Title: Delaware County Soil and Water Conservation District Land Conservation Strategy

Abstract: The Delaware County SWCD collaborated with the Delaware Muncie Metropolitan Planning Commission and the Delaware County Department of GIS in ranking 265,000 land parcels in East Central Indiana for ecological significance. As a secondary analysis, the DCSWCD narrowed the land parcels based on desired conservation/recreational usage; such as wetland creation, canoe/fishing access sites, and forest preservation. The resulting refined list of parcels will guide direct mail/ phone calls in connection to 2013 conservation practice marketing.

Red indicates 1/4 acres that had a ranking greater than 8 on a 1-13 scale.

Yellow represents clusters of parcels that have some form of existing conversation (i.e certified forest or other type of tax exempt status) and/or wetlands. 

Full Description:

The WRWP facilitated students and local professionals (Muncie Metropolitan Planning Commission, Delaware County Department of GIS) in developing a GIS program that ranks Delaware County land parcels and selects sites based on conservation and/or recreational intention and suitability.  

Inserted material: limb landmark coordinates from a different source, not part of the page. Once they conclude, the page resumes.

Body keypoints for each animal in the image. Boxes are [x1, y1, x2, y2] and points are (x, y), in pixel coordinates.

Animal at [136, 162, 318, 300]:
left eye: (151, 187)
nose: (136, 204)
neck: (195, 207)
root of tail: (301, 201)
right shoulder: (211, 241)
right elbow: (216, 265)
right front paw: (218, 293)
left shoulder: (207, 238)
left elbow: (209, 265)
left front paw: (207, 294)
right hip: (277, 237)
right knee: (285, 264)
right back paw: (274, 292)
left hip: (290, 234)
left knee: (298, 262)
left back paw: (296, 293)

The DNR conservation project utilized an existing study done by DMMPC that identified and ranked ¼ acre land parcels in Delaware County for their ecological significance and their conservation potential.  The WRWP then ranked lands based on their degree of farm-ability and/or their suitability for conservation.  Thus, the project helped prioritize and target lands that would be suitable for conservation but would not take away from agricultural systems.  The WRWP created a secondary layer of analysis in which GIS narrowed the 265,000 parcels down based on desired recreational usage, such as wetland creation, canoe/fishing access sites, and forest preservation.  The resulting list of parcels provide to be a manageable amount for direct mail/phone calls which will be included as part of the 2013 marketing.  Presented to Indiana DNR leadership, Local NRCS, and the Red-tail Land Conservancy the work will guide these agencies in identifying target lands suitable for conservation.  Supplemental funding expanded the study to a seven county region.  

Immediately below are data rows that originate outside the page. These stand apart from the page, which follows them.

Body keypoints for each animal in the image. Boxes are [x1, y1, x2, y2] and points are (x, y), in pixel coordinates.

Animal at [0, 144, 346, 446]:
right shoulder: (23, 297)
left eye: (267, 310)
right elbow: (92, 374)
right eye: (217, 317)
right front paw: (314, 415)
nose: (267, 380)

The intent of this analysis was to discover land parcels that are problematic for farming (soil type, hydrology, erodibility, wetlands, floodplain, and slope).  Basins/stretches of parcels that have been historically problematic for farming tend to be less modified.  The WRWP overlays layers of GIS information to highlight the most naturalized sites/basins.  When we identity stream segments, irrespective of drainage, but in our scope areas, we find additional streams to use as reference reaches.  (Because of the nature of the regional curve, this isn’t always a problem). 


- 260,000 parcels in 7 county regions were analyzed for their conservation potential.  

-Contact lists were generated based on conservation and/or recreation potential. 

- Research helped facilitate BBF and DNR partnership. 

- Research aided writing of 6 new grant requests for a total of $585,000

Conservation Theory

- Recreational opportunities get people outdoors where they experience nature; enjoyable experiences create a certain level of ownership and commitment to the preservation of recreational amenities as well as the development of additional amenities.

- Open space and Recreational opportunities provide both social environmental and even economic leveraging.  Communities with recreational amenities are sought after in the redevelopment and relocation of businesses.

- BSU students began a pilot process of identifying recreational areas along the White River and other major tributaries to increase fishing and canoe access locations. 

- Determination of hunting grounds, wetland creation, and agricultural land conservation in high development zones follow a similar process.

- GIS process highlighted parcels that might otherwise be overlooked as having recreational/conservational qualities.

- Allow better suggestion of high farmable lands, non-farmable lands thus high priority development and conservation lands.